Problem statement -> Give back the full listing, character for character, with no pictures.

---------- Given records

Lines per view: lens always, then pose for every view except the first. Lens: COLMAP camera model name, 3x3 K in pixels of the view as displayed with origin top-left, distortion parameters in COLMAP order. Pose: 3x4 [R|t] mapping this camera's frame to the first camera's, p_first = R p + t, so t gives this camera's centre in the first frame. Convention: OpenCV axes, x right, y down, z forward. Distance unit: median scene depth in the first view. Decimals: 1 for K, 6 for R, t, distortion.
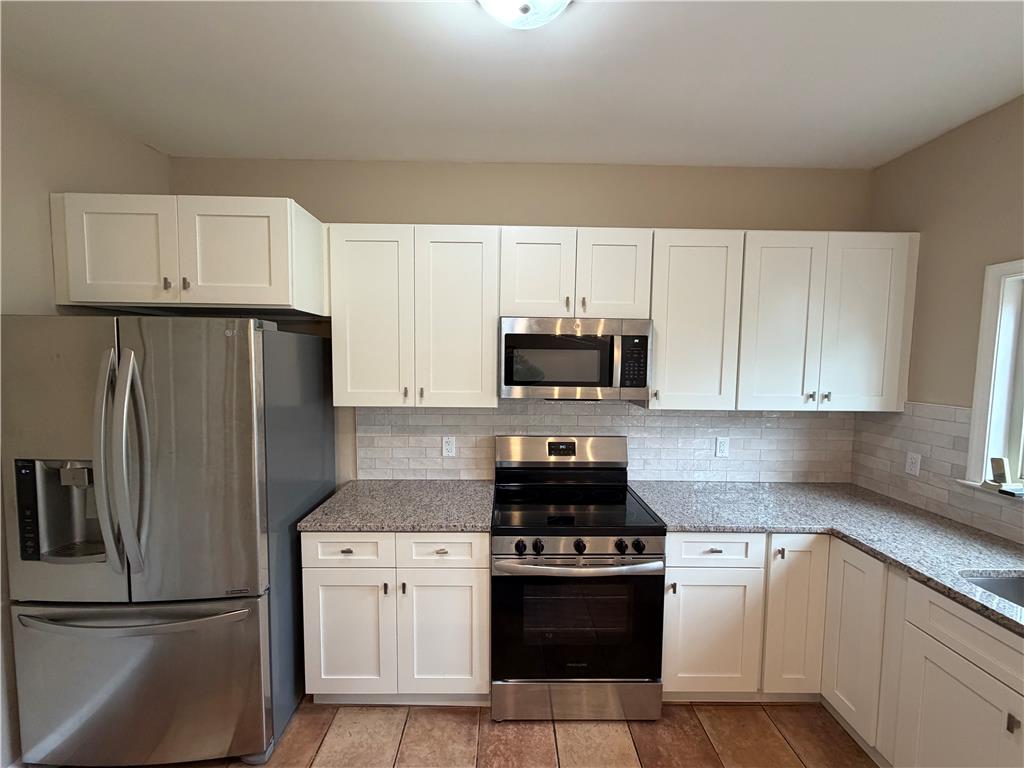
lens RADIAL K [[411.1, 0, 507.8], [0, 411.1, 384.0], [0, 0, 1]] dist [-0.000337, 0.000326]
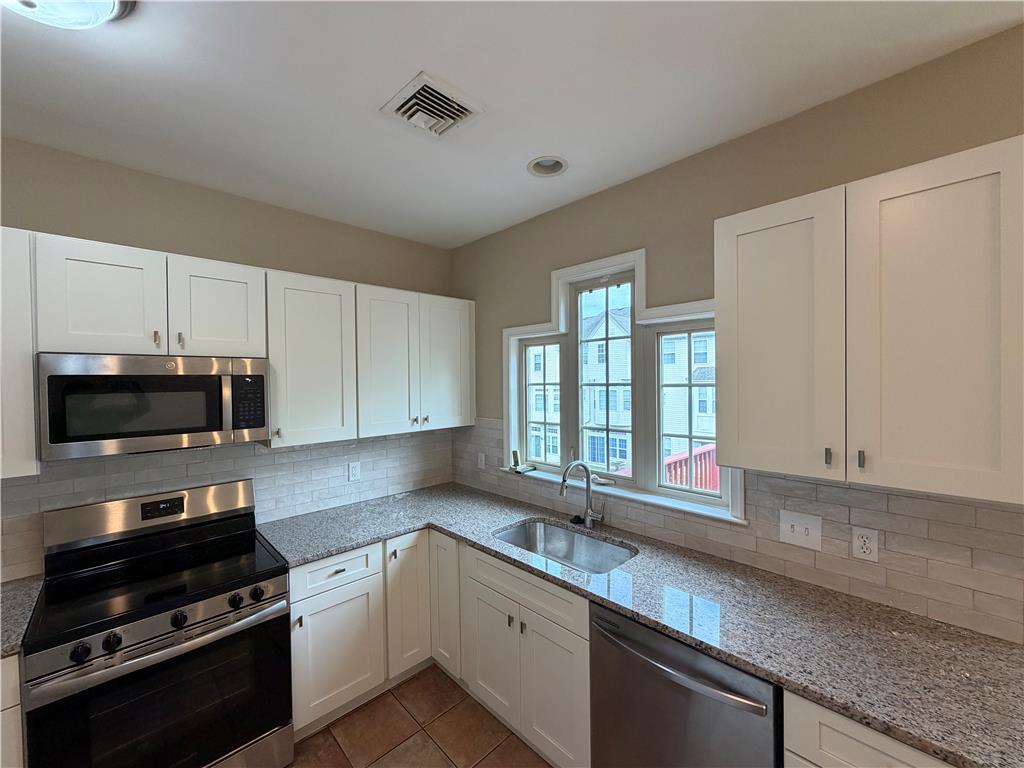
lens RADIAL K [[411.1, 0, 511.0], [0, 411.1, 384.5], [0, 0, 1]] dist [-0.000337, 0.000326]
pose [[0.725715, -0.031706, 0.687265, 0.097069], [0.067583, 0.997391, -0.025352, -0.030804], [-0.684668, 0.064846, 0.725965, -0.137565]]
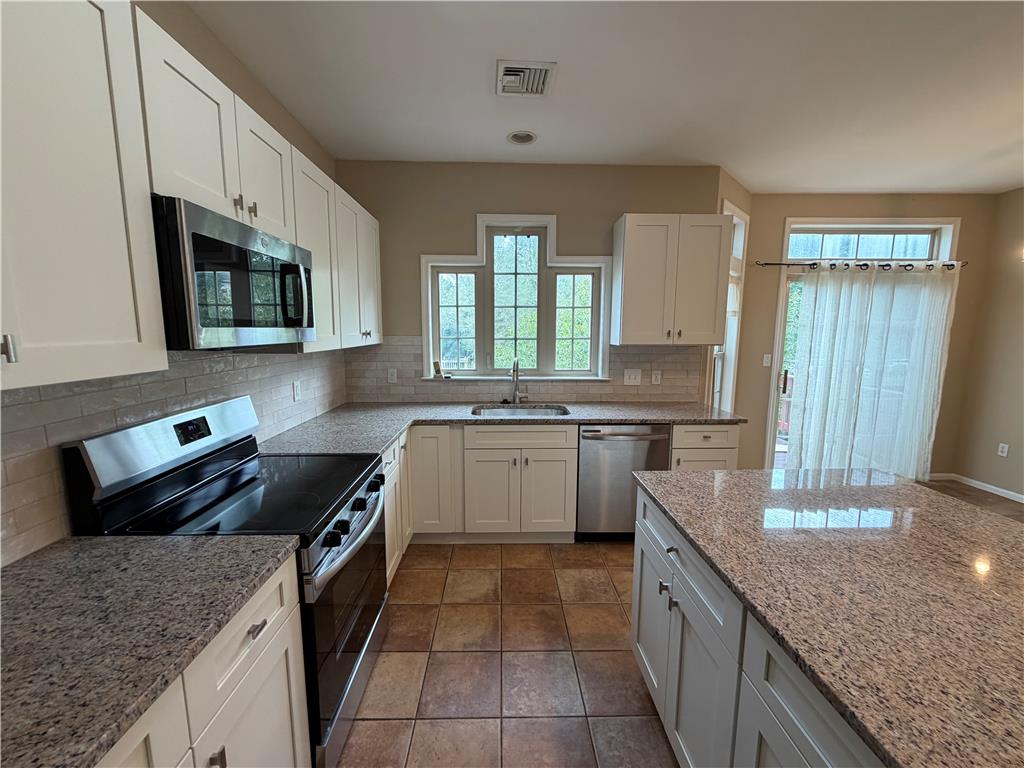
lens RADIAL K [[411.1, 0, 511.7], [0, 411.1, 384.7], [0, 0, 1]] dist [-0.000337, 0.000326]
pose [[-0.018429, -0.146142, 0.989092, -0.629492], [0.061539, 0.987219, 0.147012, 0.028092], [-0.997935, 0.063577, -0.009200, 0.624754]]
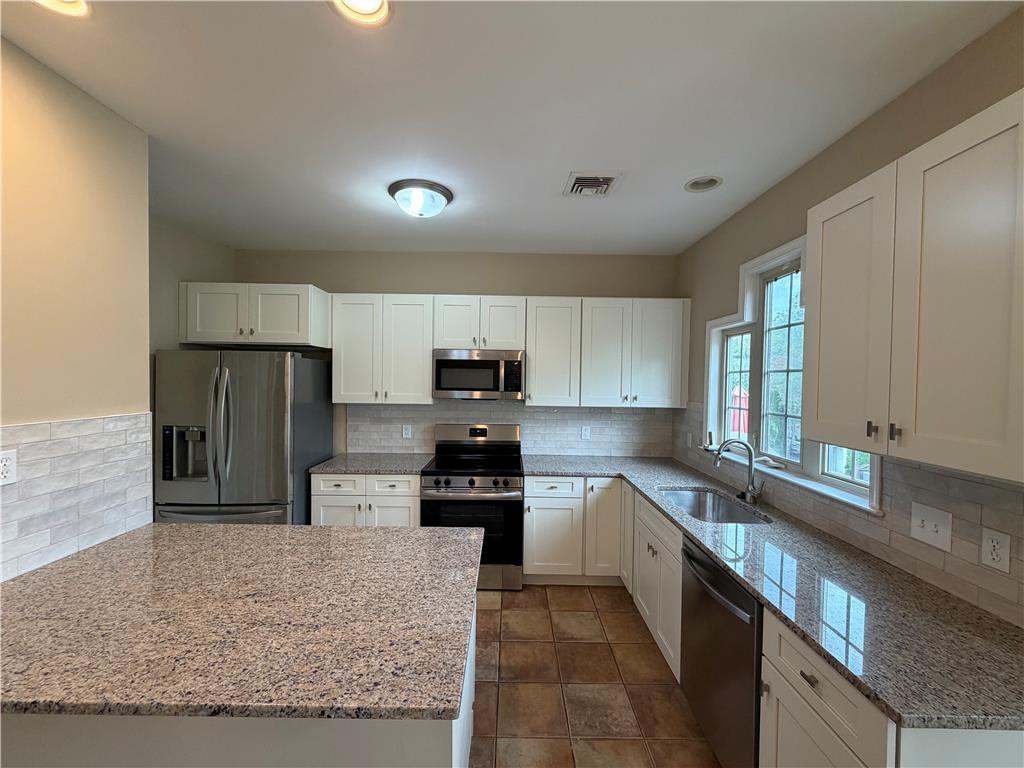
lens RADIAL K [[411.1, 0, 508.9], [0, 411.1, 384.0], [0, 0, 1]] dist [-0.000337, 0.000326]
pose [[0.999910, 0.003125, -0.013012, 0.331760], [-0.003782, 0.998701, -0.050811, 0.065343], [0.012837, 0.050856, 0.998624, -0.698233]]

--------------------

Response below ->
Lines per view: lens always, then pose for every view except the first. Lens: COLMAP camera model name, 3x3 K in pixels of the view as displayed with origin top-left, distortion parameters in COLMAP order. Pose: 3x4 [R|t] mapping this camera's frame to the first camera's, p_first = R p + t, so t gives this camera's centre in the first frame. Convention: OpenCV axes, x right, y down, z forward. Distance unit: median scene depth in the first view. Decimals: 1 for K, 6 for R, t, distortion.
lens RADIAL K [[411.1, 0, 507.8], [0, 411.1, 384.0], [0, 0, 1]] dist [-0.000337, 0.000326]
lens RADIAL K [[411.1, 0, 511.0], [0, 411.1, 384.5], [0, 0, 1]] dist [-0.000337, 0.000326]
pose [[0.725715, -0.031706, 0.687265, 0.097069], [0.067583, 0.997391, -0.025352, -0.030804], [-0.684668, 0.064846, 0.725965, -0.137565]]
lens RADIAL K [[411.1, 0, 511.7], [0, 411.1, 384.7], [0, 0, 1]] dist [-0.000337, 0.000326]
pose [[-0.018429, -0.146142, 0.989092, -0.629492], [0.061539, 0.987219, 0.147012, 0.028092], [-0.997935, 0.063577, -0.009200, 0.624754]]
lens RADIAL K [[411.1, 0, 508.9], [0, 411.1, 384.0], [0, 0, 1]] dist [-0.000337, 0.000326]
pose [[0.999910, 0.003125, -0.013012, 0.331760], [-0.003782, 0.998701, -0.050811, 0.065343], [0.012837, 0.050856, 0.998624, -0.698233]]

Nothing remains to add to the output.